Satire at its best points to an opening from the bleak horror of the current dominant power. That opening is implied, not stated. For satire is open-ended as opposed to that which it satirizes, which is always a closed system. The power of parody at its best, that is, at its lowest, is to reveal the paradox, to unveil it, to show the underlying structure, the anatomy that unites both the closed-system being satirized and the open-system acidly dissolving the appearances of its target. Satire really works best when it unveils both the cultural limitations of the society in which we all live while, if possible in the greatest satire, pointing beyond it. In that sense, unlike its target, it is not just caustic, but moral as well.

Satire in the end is the ultimate in irony. It tries to establish that the established order which promises to deconstruct the world and rebuild it in a new/old vision is the acid; the satire that adopts the caustic disguise is the real poetry. This is the paradox. Satire adopts the caustic position of its target to reveal total destruction as the ultimate and end goal of the system being satirized, but satire leaves a residue, an outline, a sketch, an etching of what can and should follow. Whereas the object of satire is revealed as the devil’s work, satire plays devilish tricks to leave hope, gaiety and delight alive beyond the morbid that is being deconstructed and even destroyed. A fantasy world of delight can be envisioned behind the broken and shattered Black Mirror that the dystopic and myopic would bequeath us in the best form of satire that transforms the normal world, or a logical extension thereof, into a shocking horror show.
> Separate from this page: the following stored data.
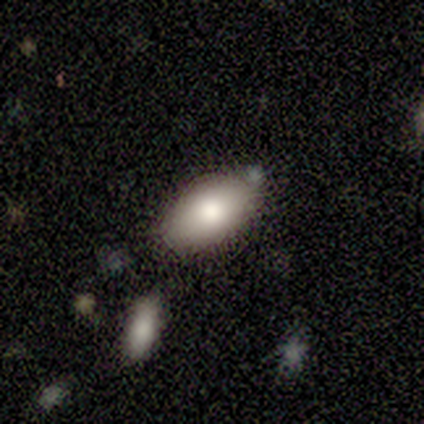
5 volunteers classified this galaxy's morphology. Smooth or featured?
  - smooth: 100% *
  - featured or disk: 0%
  - star or artifact: 0%
How rounded?
  - in between: 100% *
  - round: 0%
  - cigar-shaped: 0%
Merging?
  - none: 100% *
  - minor disturbance: 0%
  - major disturbance: 0%
  - merger: 0%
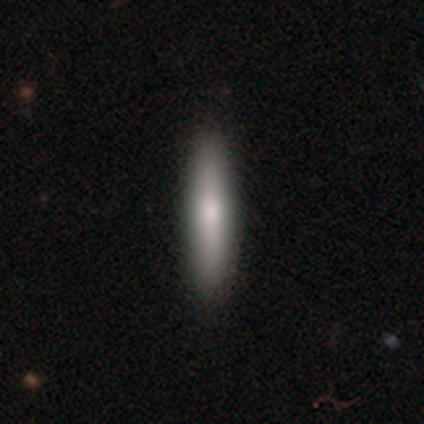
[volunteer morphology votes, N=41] Volunteers were most divided on "smooth or featured": smooth: 73%, featured or disk: 27%, star or artifact: 0%. More confident: how rounded — cigar-shaped (80%); merging — none (63%).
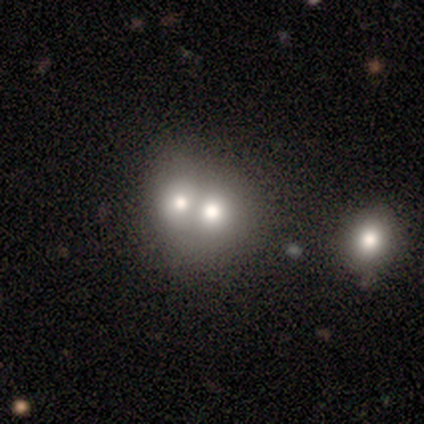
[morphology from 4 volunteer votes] Smooth or featured?
  - smooth: 75% *
  - featured or disk: 25%
  - star or artifact: 0%
How rounded?
  - round: 100% *
  - in between: 0%
  - cigar-shaped: 0%
Merging?
  - merger: 75% *
  - none: 25%
  - minor disturbance: 0%
  - major disturbance: 0%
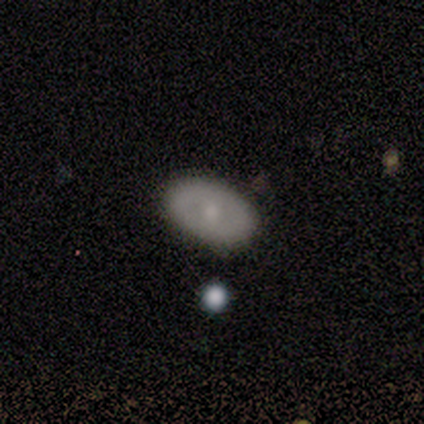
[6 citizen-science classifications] Volunteers were most divided on "smooth or featured" (2-way tie): smooth: 50%, featured or disk: 50%, star or artifact: 0%. More confident: how rounded — in between (100%); merging — none (100%).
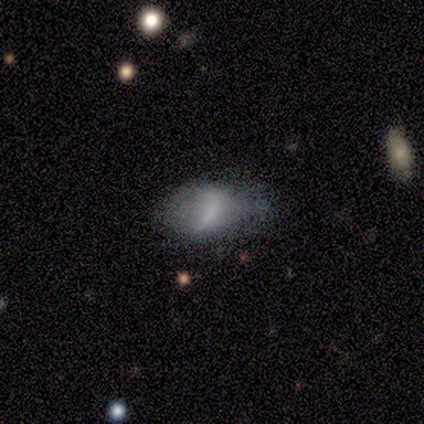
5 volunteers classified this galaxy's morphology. Q: Smooth or featured?
A: smooth (100%)
Q: How rounded?
A: in between (100%)
Q: Merging?
A: minor disturbance (80%); runner-up: none (20%)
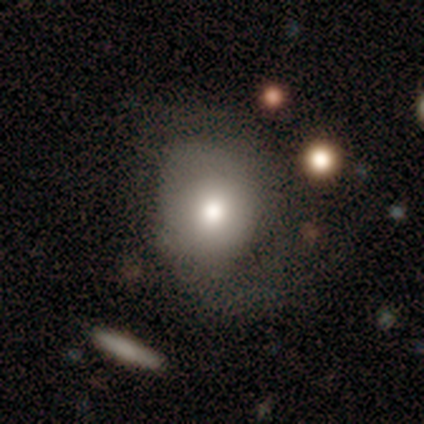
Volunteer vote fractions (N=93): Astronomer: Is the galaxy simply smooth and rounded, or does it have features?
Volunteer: smooth — 67%.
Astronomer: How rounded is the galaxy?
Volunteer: round — 71%.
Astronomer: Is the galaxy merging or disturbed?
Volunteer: none — 43% (runner-up: major disturbance, 30%).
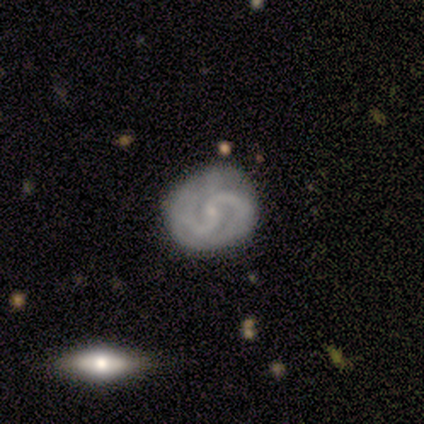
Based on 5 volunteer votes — Smooth or featured? featured or disk (80%)
Edge-on disk? no (100%)
Bar? weak (50%, tied with no)
Spiral arms? yes (100%)
Spiral winding? tight (50%, tied with medium)
Spiral arm count? 2 (100%)
Bulge size? small (75%)
Merging? none (75%)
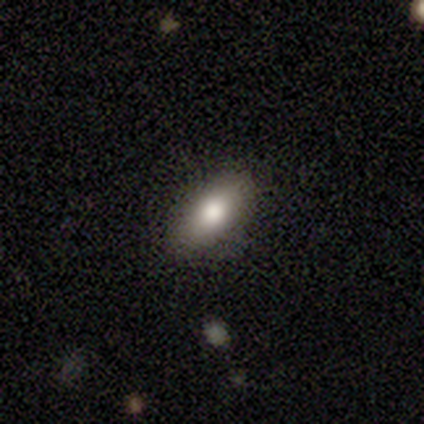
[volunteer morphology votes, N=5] This is clearly a smooth galaxy (80%). How rounded: clearly in between (100%). Merging: clearly none (80%).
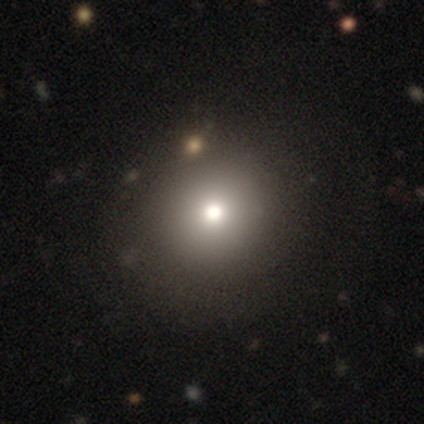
smooth 85%, star or artifact 10%, featured or disk 5%. Down the decision tree: how rounded — round (86%); merging — none (57%).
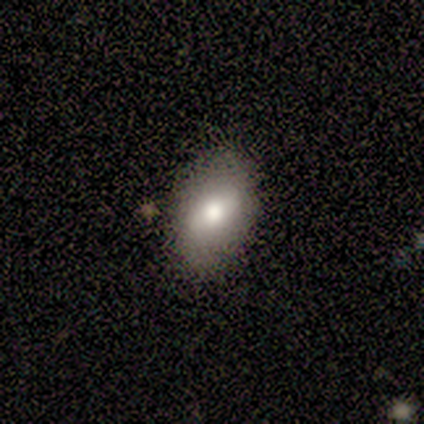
A featured or disk galaxy (67%) viewed edge-on (50%, tied with no) with a boxy central bulge (50%, tied with rounded). Merging: none (83%).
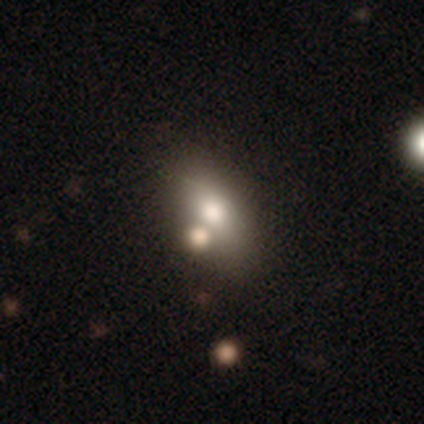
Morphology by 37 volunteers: This appears to be a smooth galaxy with no disk features (62%) that is in between round and cigar-shaped (74%). Merging: none (80%).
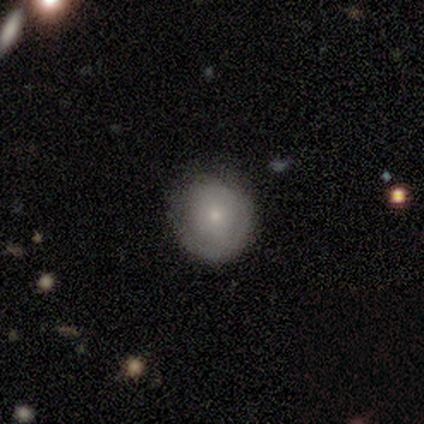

But satire must stink if it is to do its work. When one of the greatest works of satire in the history of literature, Jonah, is placed on a reverential pedestal and read every Yom Kippur on the annual replay of atonement, when the laughter is drained entirely from its veins and the rabbis in reading it have lost their sense of humour totally, then its acrid function has been lost. One suspects that those who have elevated Jonah to such a state may be guilty of trying to avoid atonement for their own effort to construct either a closed legal system or a closed sentimental moral one. Unfortunately, the best form of satire has the potential to leave laughter behind so that what is presented is taken as a serious rather than a satiric text.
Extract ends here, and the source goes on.